Row at religious place

Preventing entry of SC women in temple raises concern

Caste prejudices came to the fore when a group of people belonging to an upper caste tried to stop Scheduled Caste women from entering a temple in Sihash village of Rewari district in Haryana. The police had to intervene to allow them inside. The dispute arose over the organising of langar as thanksgiving for a wish fulfilment. In a throwback to the ancient times when rules of commensality was characteristic of caste taboos, men from the upper caste opposed the event and even took away the langar. Though police presence ensured that things did not go out of hand and the event passed off peacefully, the incident raises concern with the Mirchpur incident having taken place earlier in Haryana which led to an exodus of Dalit families from the village. Atrocities by dominant castes against the weaker sections of society have been a constant feature of post-Independent India with caste carnage taking place in Laxmanpur Bathe and Bathani Tola of Bihar.
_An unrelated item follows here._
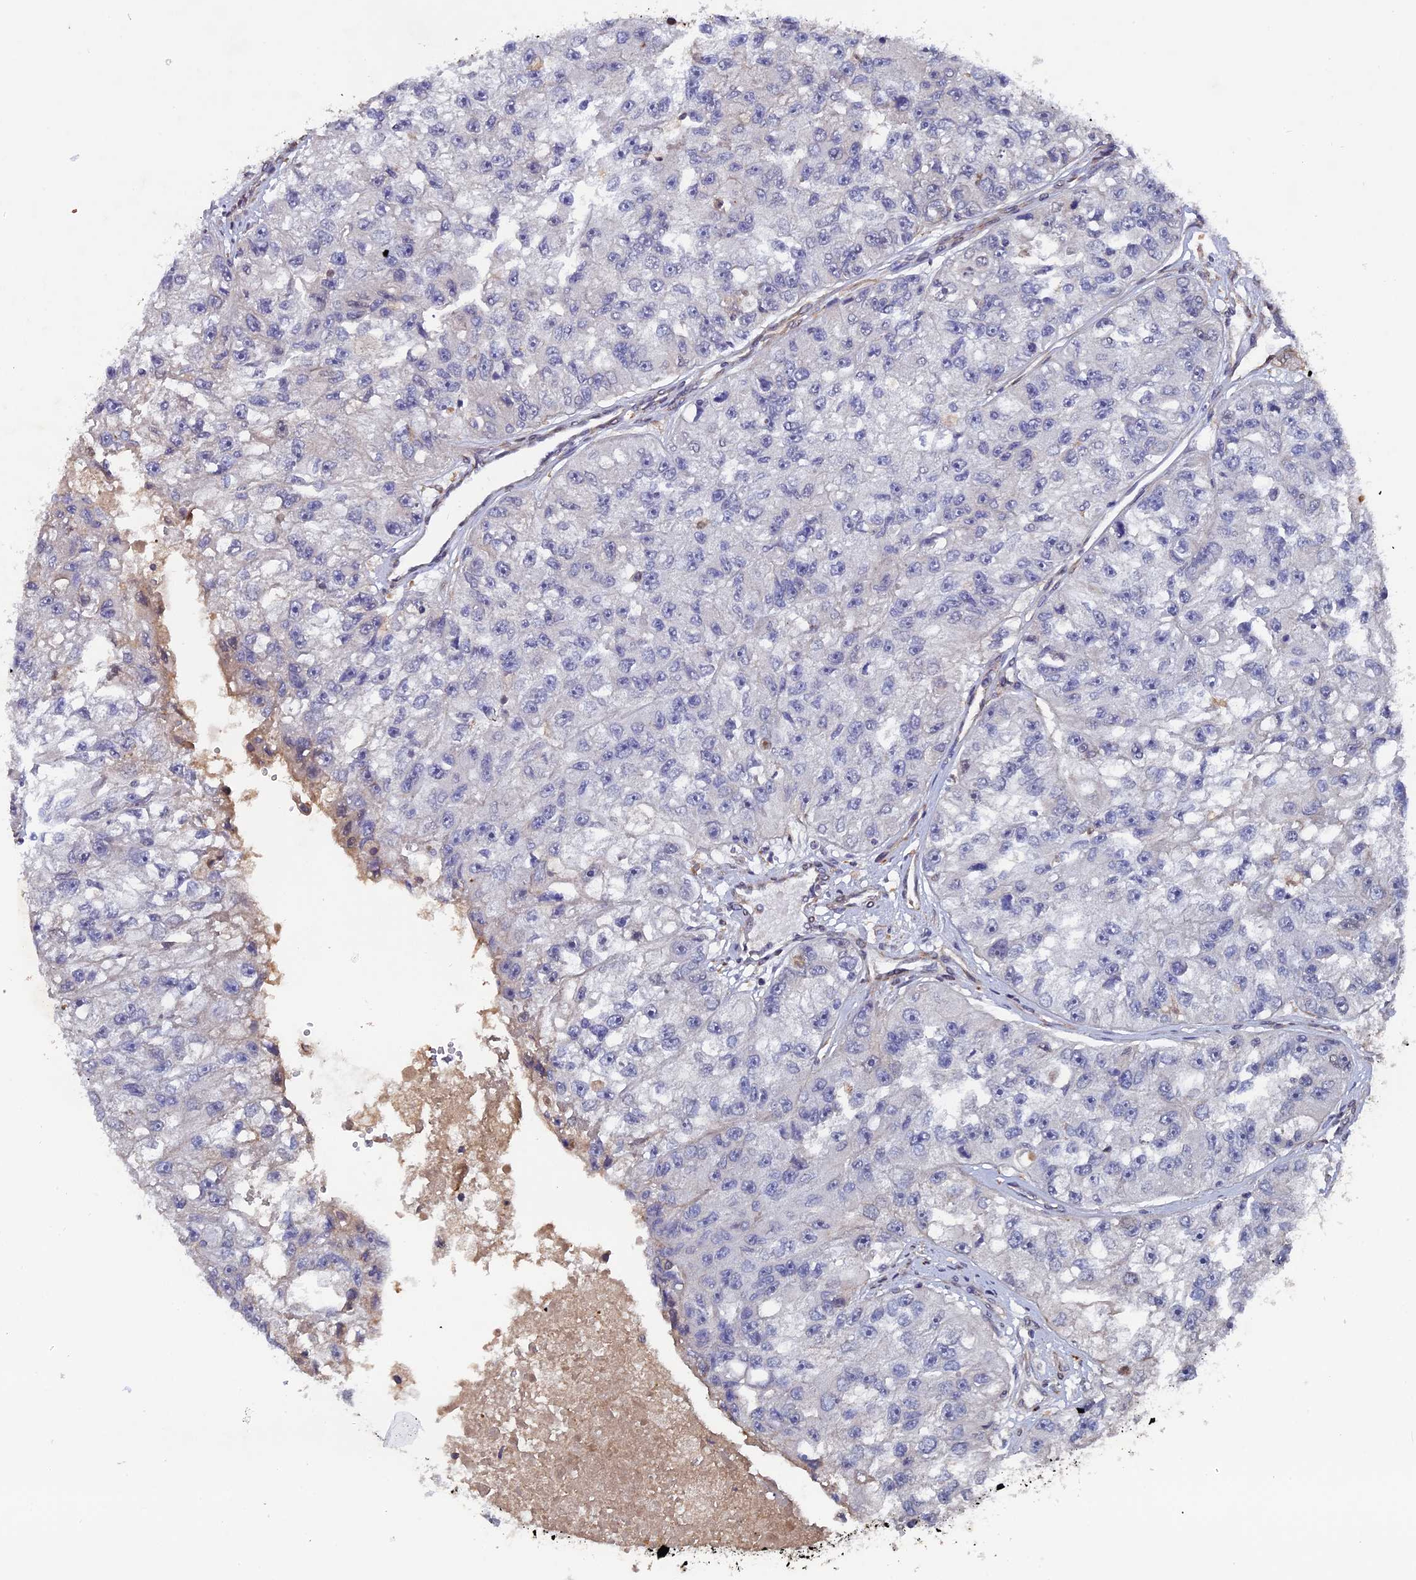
{"staining": {"intensity": "negative", "quantity": "none", "location": "none"}, "tissue": "renal cancer", "cell_type": "Tumor cells", "image_type": "cancer", "snomed": [{"axis": "morphology", "description": "Adenocarcinoma, NOS"}, {"axis": "topography", "description": "Kidney"}], "caption": "This is an immunohistochemistry (IHC) image of renal cancer. There is no staining in tumor cells.", "gene": "NOSIP", "patient": {"sex": "male", "age": 63}}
Incidents of caste-based discrimination and clashes have also been reported from other states like Rajasthan, Uttar Pradesh and Punjab. 

While the avowed aim of the makers of the Constitution was to do away with caste-based discrimination in the long run, the caste system has ironically become a vehicle of empowerment as the political parties base their electoral arithmetic on it to swing the verdict in their favour. Constituencies and candidates are selected mostly on the basis of these criteria, helping to perpetuate a system that originally came in place to facilitate functional interdependence but ended up creating a system of inequality that also entailed grave injustice at the hands of those who held the reins of power. The Sabarimala temple in Kerala also prohibits the entry of women belonging to a particular age group and there were protests after the Supreme Court ruled that the restrictions violated the Constitution. 

Religion is mostly about inner belief and sanctity. Beliefs get modified with time and so should attitudes, especially to the weaker sections. Haryana is no stranger to caste violence and crime against women and the state should guard against it spiralling out of hand.